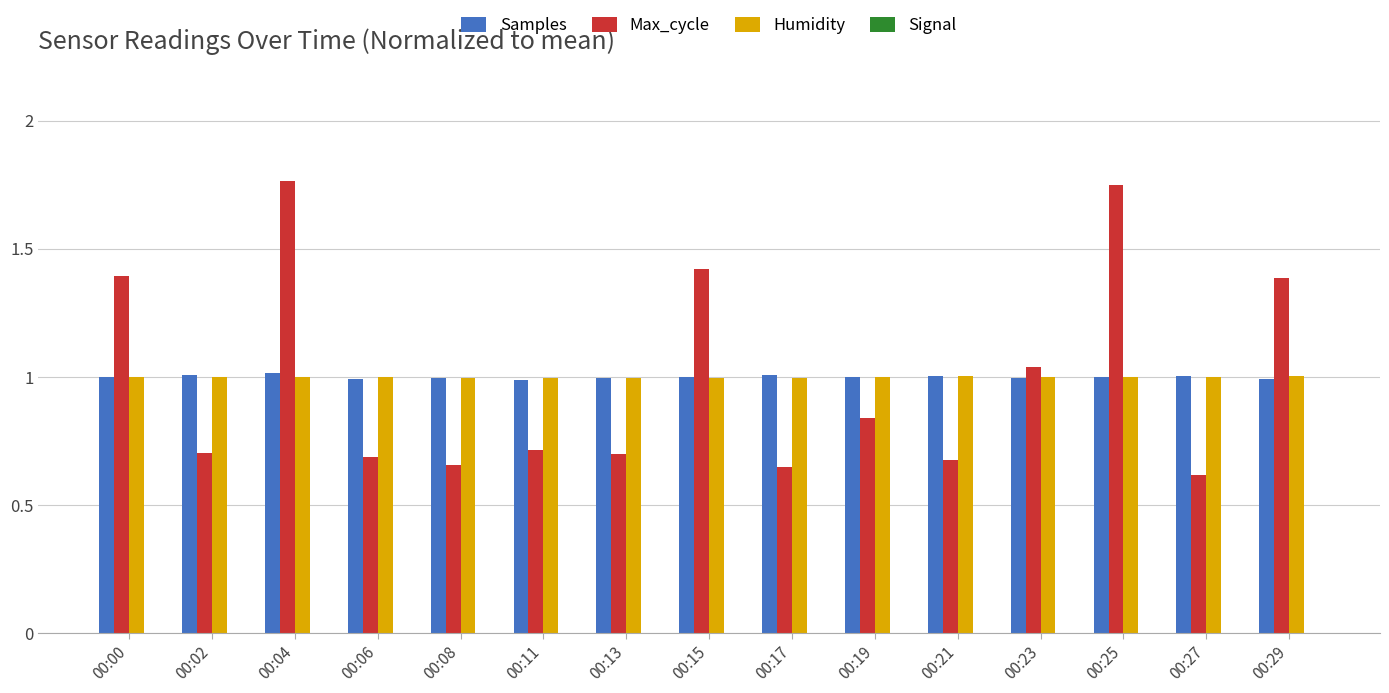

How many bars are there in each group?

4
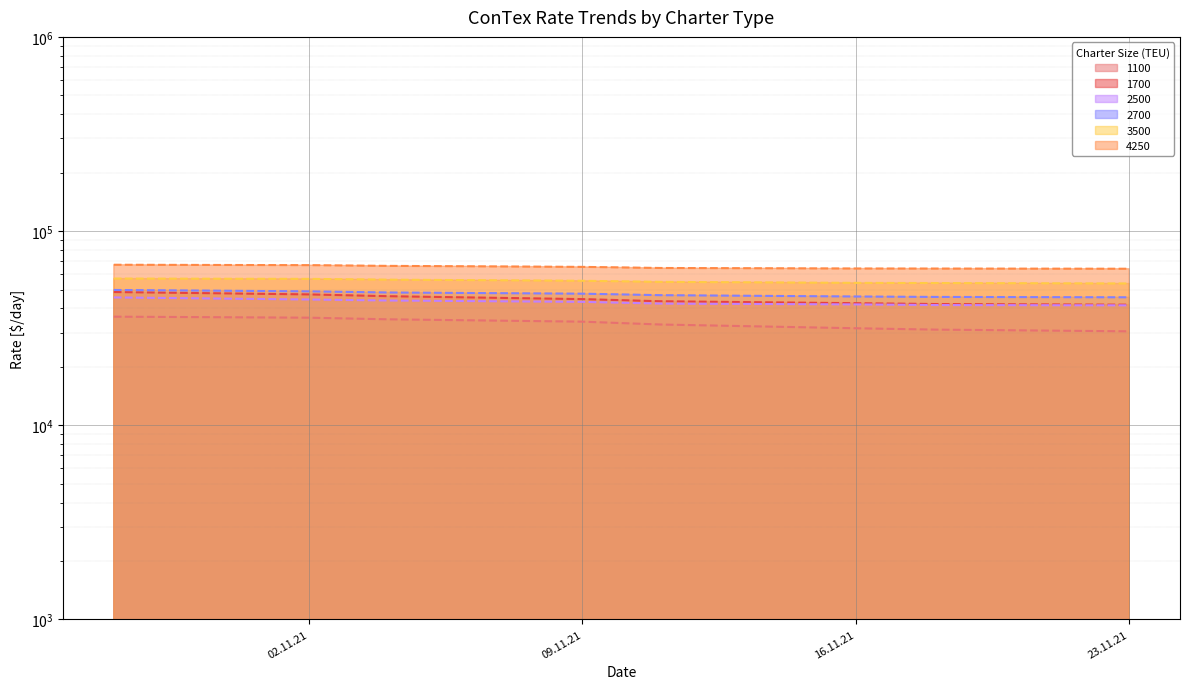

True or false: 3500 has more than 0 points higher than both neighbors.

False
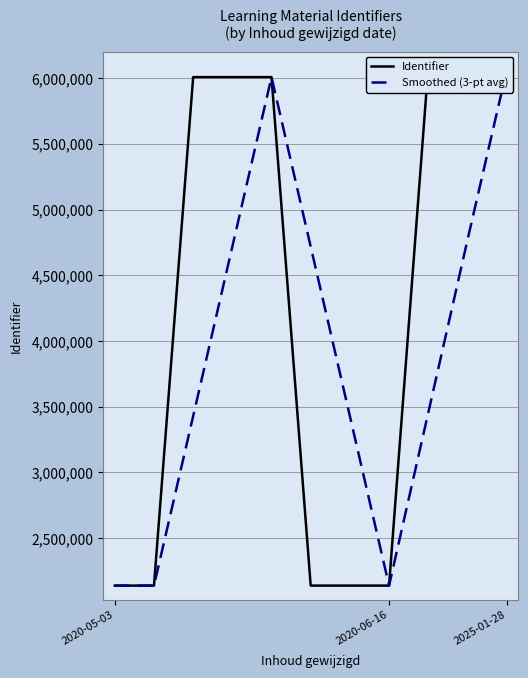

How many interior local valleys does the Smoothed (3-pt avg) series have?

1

+++

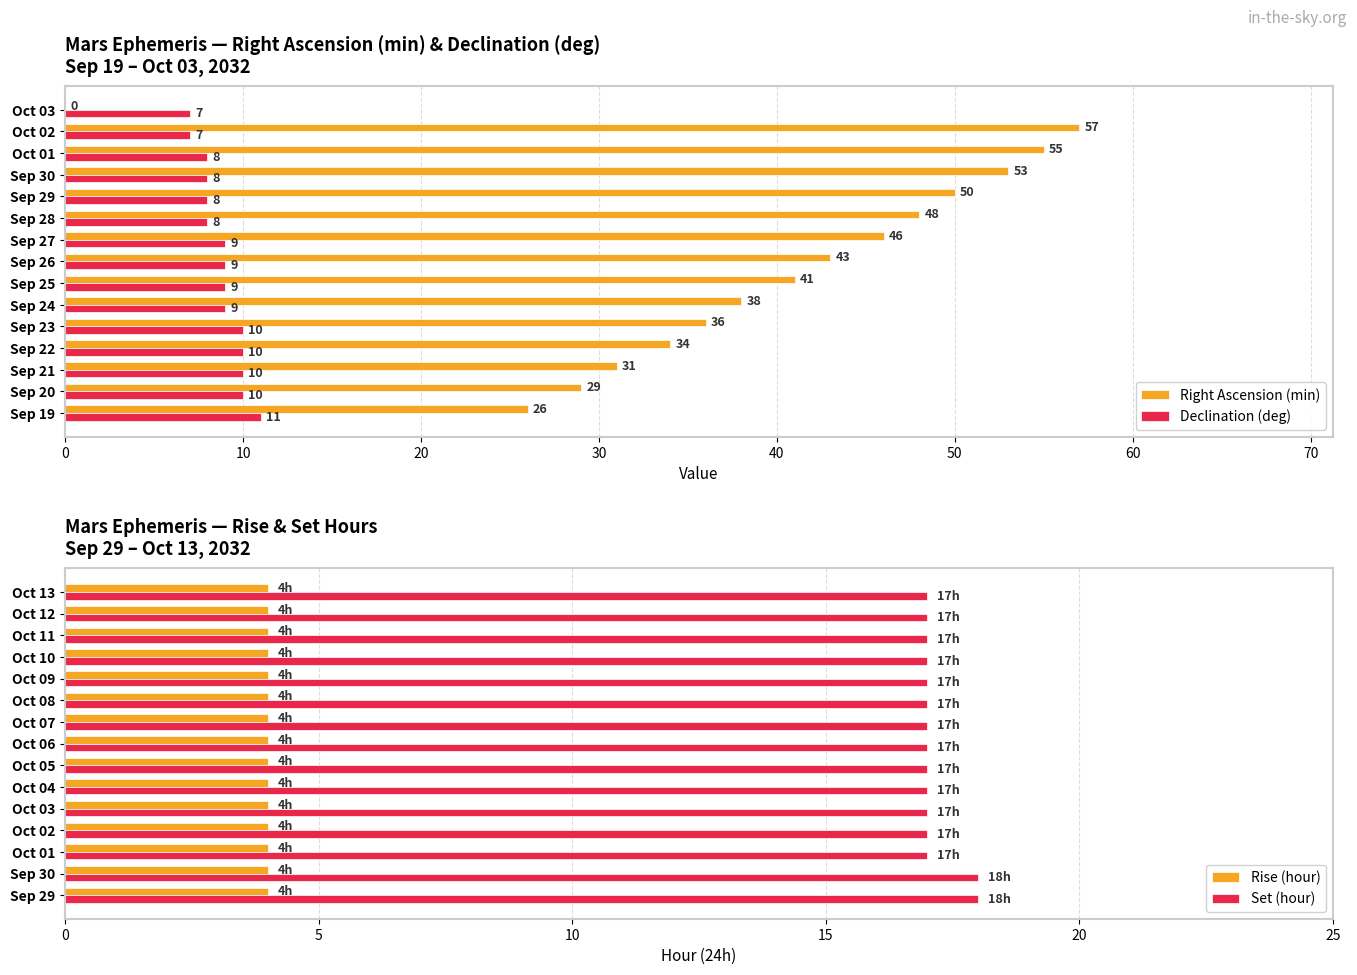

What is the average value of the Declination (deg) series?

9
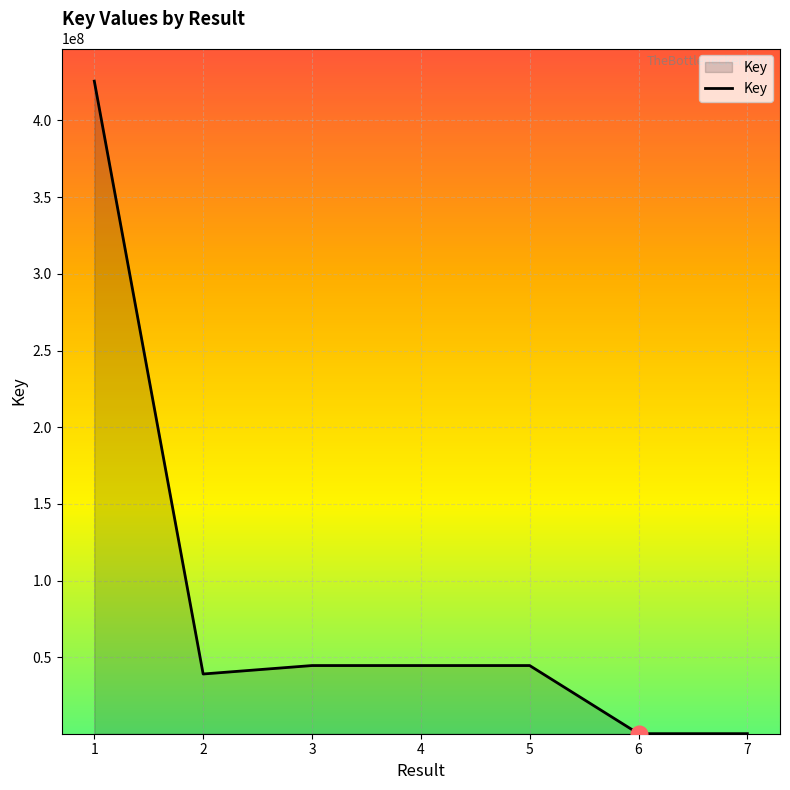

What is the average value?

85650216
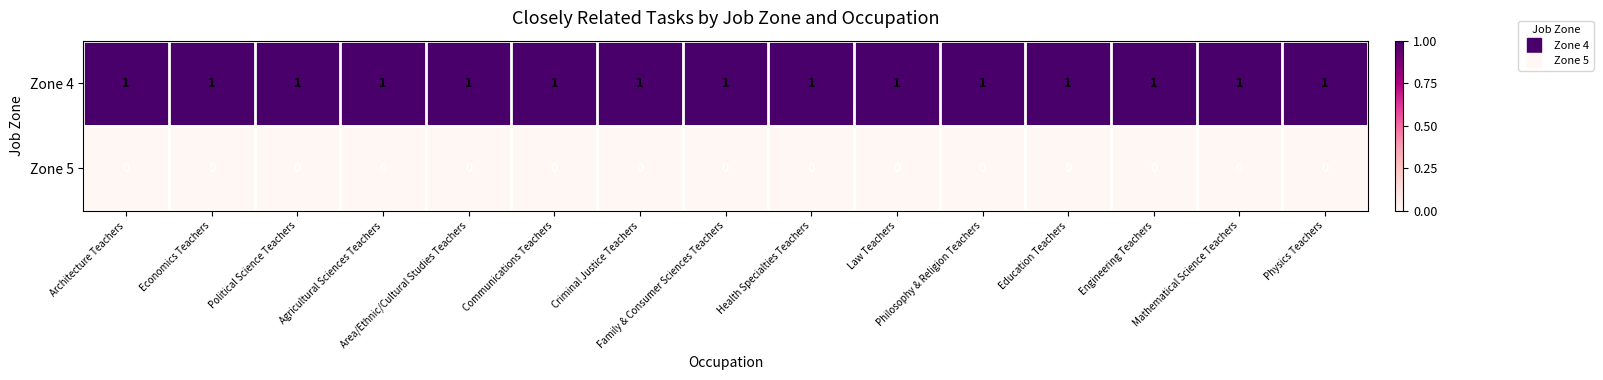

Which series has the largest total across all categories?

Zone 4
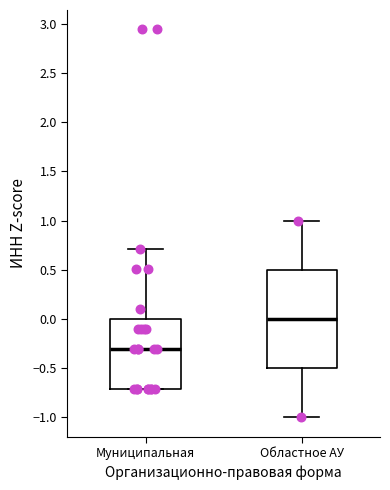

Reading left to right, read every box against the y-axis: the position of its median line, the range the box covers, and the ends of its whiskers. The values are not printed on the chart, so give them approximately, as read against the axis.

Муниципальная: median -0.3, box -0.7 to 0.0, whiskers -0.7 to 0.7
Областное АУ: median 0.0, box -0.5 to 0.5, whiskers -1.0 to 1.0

+++

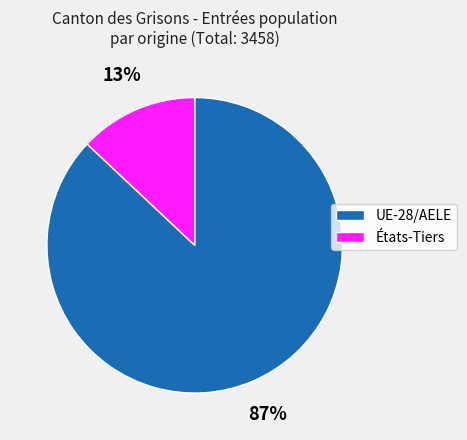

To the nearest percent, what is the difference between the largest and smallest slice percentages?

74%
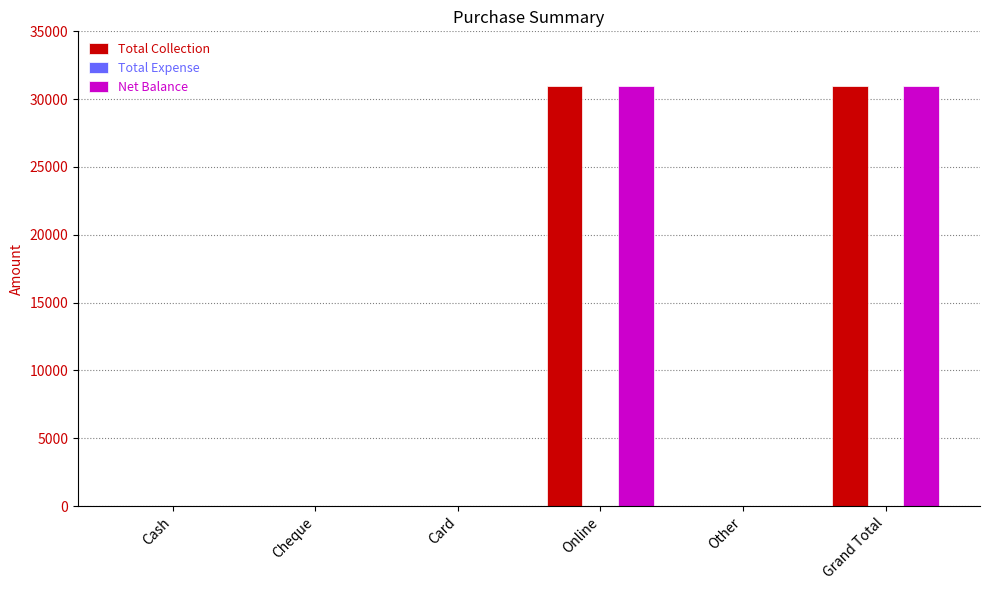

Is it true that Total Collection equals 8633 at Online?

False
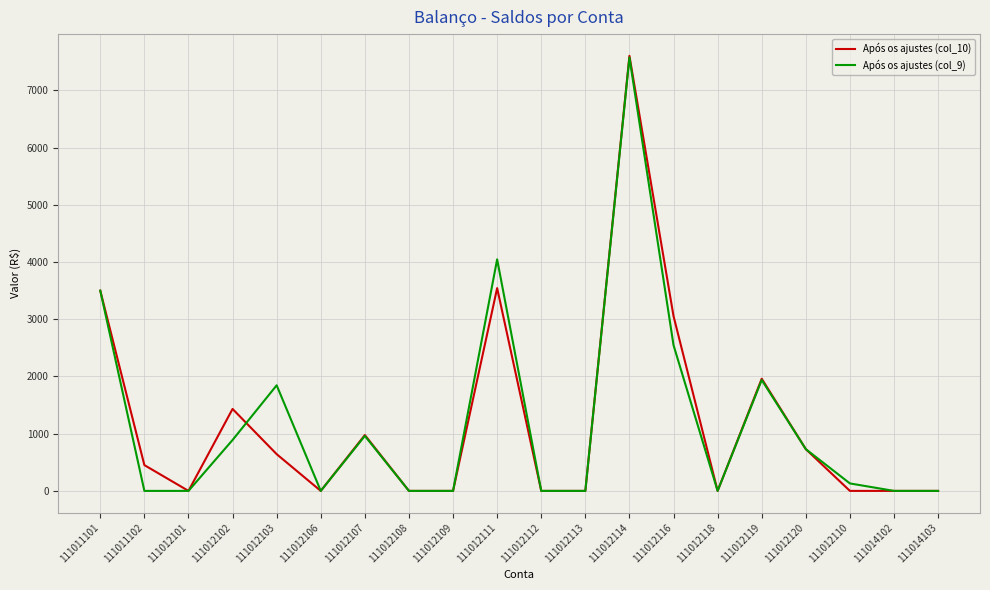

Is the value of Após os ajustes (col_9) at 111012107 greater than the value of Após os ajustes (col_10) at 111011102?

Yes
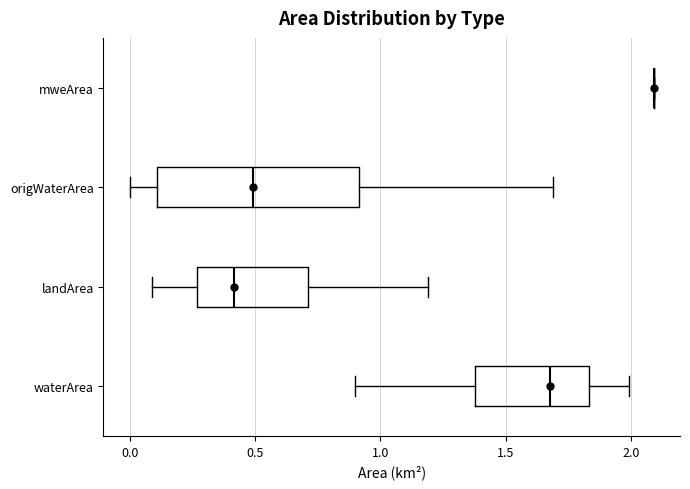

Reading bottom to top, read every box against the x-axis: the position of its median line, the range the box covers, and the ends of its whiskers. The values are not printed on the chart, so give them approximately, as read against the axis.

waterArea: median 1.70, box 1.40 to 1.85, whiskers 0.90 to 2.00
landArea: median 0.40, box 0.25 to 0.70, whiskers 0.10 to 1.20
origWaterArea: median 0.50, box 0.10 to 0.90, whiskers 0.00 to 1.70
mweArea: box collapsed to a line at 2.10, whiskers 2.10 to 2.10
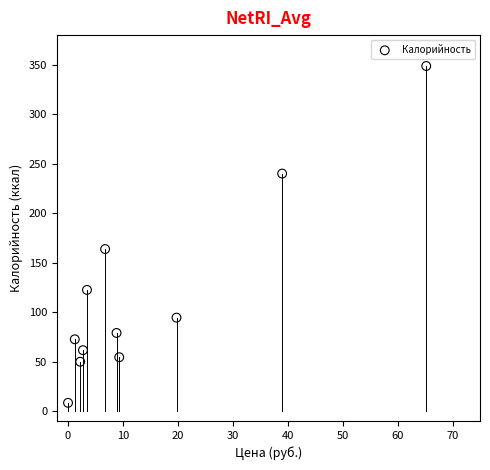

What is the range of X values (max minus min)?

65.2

+++

# TRY IT
Please lay out the listing as a Markdown table with the columns Row and Line, starting at the line containing "How many bars are there in each group?" and ending at the line containing "How many interior", both included. Leave out blank lines and pictures.

# SOLVED EXERCISE
| Row | Line |
|---|---|
| 1 | How many bars are there in each group? |
| 2 | 4 |
| 3 | True or false: 3500 has more than 0 points higher than both neighbors. |
| 4 | False |
| 5 | How many interior local valleys does the Smoothed (3-pt avg) series have? |